Он улыбнулся, и Даниэлла увидела, что у него ровные белые зубы. Кормилица, пока была жива, всегда говорила ей, что хорошие зубы означают доброе сердце.

Даниэлла не стала пятиться потупив взор, как подобало молодой француженке в присутствии незнакомого мужчины. Она была отнюдь не Орлеанской девой; у нее были любовники, большинство из них — молодые доктора Бисетра, а иногда и братья милосердия. Они приводили ее в свои кабинеты внутри тяжелых стен больницы и наслаждались ее пышным телом на твердых кушетках, а потом со смехом и шлепком по ягодицам отсылали обратно в загон. Революционеры заявили, что классовых различий больше нет, и Париж буквально вывернулся наизнанку в погоне за la chose publique — общественным благом, за которым необходимо следить во имя недопущения контрреволюционных мыслей и поступков, но для Даниэллы и остальных работниц больничной фермы жизнь мало изменилась. Комары и мухи по-прежнему жужжали густым роем, коровы оставались такими же грязными, груши — заеденными червяками, а доктора — такими же охочими до девушек.

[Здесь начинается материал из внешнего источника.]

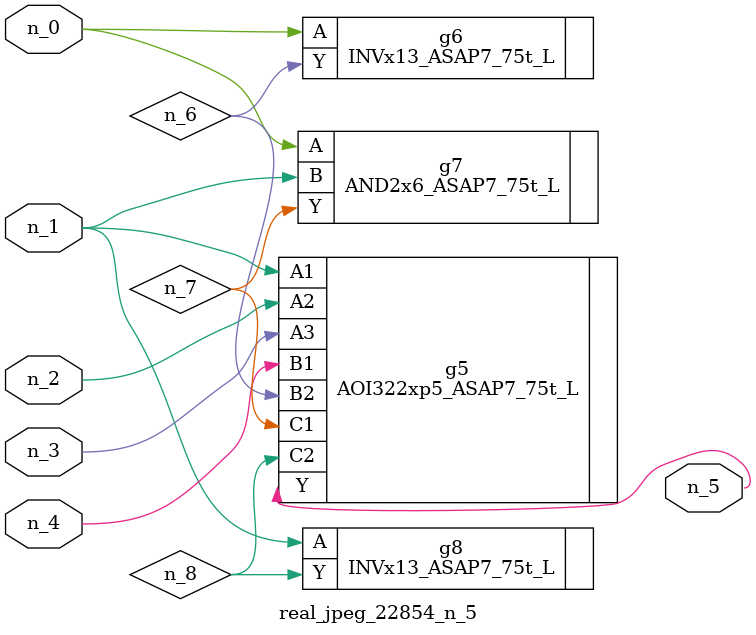
<source format=v>
module real_jpeg_22854_n_5 (n_4, n_0, n_1, n_2, n_3, n_5);

input n_4;
input n_0;
input n_1;
input n_2;
input n_3;

output n_5;

wire n_8;
wire n_6;
wire n_7;

INVx13_ASAP7_75t_L g6 ( 
.A(n_0),
.Y(n_6)
);

AND2x6_ASAP7_75t_L g7 ( 
.A(n_0),
.B(n_1),
.Y(n_7)
);

AOI322xp5_ASAP7_75t_L g5 ( 
.A1(n_1),
.A2(n_2),
.A3(n_3),
.B1(n_4),
.B2(n_6),
.C1(n_7),
.C2(n_8),
.Y(n_5)
);

INVx13_ASAP7_75t_L g8 ( 
.A(n_1),
.Y(n_8)
);


endmodule
</source>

Молодой человек под ветвями грушевого дерева был довольно красив: темные волосы, черная бородка и ласковые, сощуренные в улыбке глаза. Судя по всему, он перелезал через стену и разорвал на колене свои бриджи.

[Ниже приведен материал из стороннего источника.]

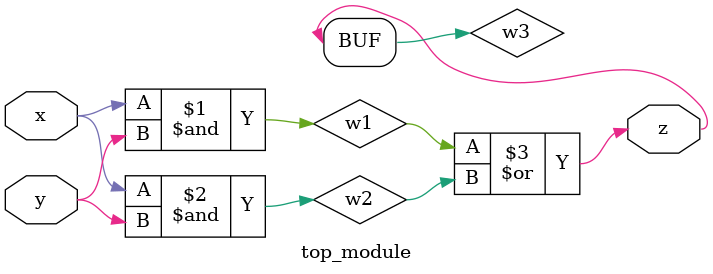
<source format=sv>
module top_module(
    input x,
    input y,
    output z);
    
    // Define internal wire
    wire w1;
    wire w2;
    
    // Define intermediate wire
    wire w3;
    
    // Assign output z
    assign z = w3;
    
    // Define and gates
    and gate1(w1, x, y);
    and gate2(w2, x, y);
    
    // Define or gate
    or gate3(w3, w1, w2);
    
endmodule

</source>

— Хотите воды? — предложила Даниэлла.

Мужчина кивнул, и она повела его мимо грязных коров к колодцу. Там он опустил на землю потрепанный кожаный ранец и выпил несколько ковшей воды, которую она зачерпывала из помятого жестяного ведра. Один раз Даниэлла задела его руку, и у нее мурашки побежали по коже.

— Что привело вас сюда? — спросила девушка. — Вы же не потерявшийся пациент, настолько слабоумный, что стремитесь вернуться туда, откуда сбежали?

Мужчина понял ее шутку, широко улыбнулся и покачал головой.

— Нет, — ответил он. — Я с севера и пришел в Париж в поисках работы, поскольку мой дом и лавка сгорели на прошлой неделе дотла и я остался без гроша. Я сапожник. Все произошло случайно — ветер сорвал лампу с крюка. Боже, какая потеря. — Он замолчал, чтобы вытереть с бороды капли воды. — Но я не смог начать заново, восстановить лавку. Поэтому я принес все, что уцелело, с собой в Париж. С дороги я заметил в траве прошлогодние груши и перебрался через стену в надежде, что меня никто не прогонит. Но я встретил вас, и теперь очень рад, что меня обнаружили.

— Гнилые груши! — Даниэлла приподняла одну бровь. — Простому народу не положено больше говорить о таких вещах, потому что нищета осталась в прошлом. Цыц!

— Говорить нельзя, но есть-то можно?

Даниэлла улыбнулась и наклонила голову:

— Это больница и тюрьма. Здесь всегда найдутся ботинки, которые нужно подлатать. Мне кажется, вы легко найдете здесь работу, если захотите.

— Мне бы очень хотелось, — признался мужчина.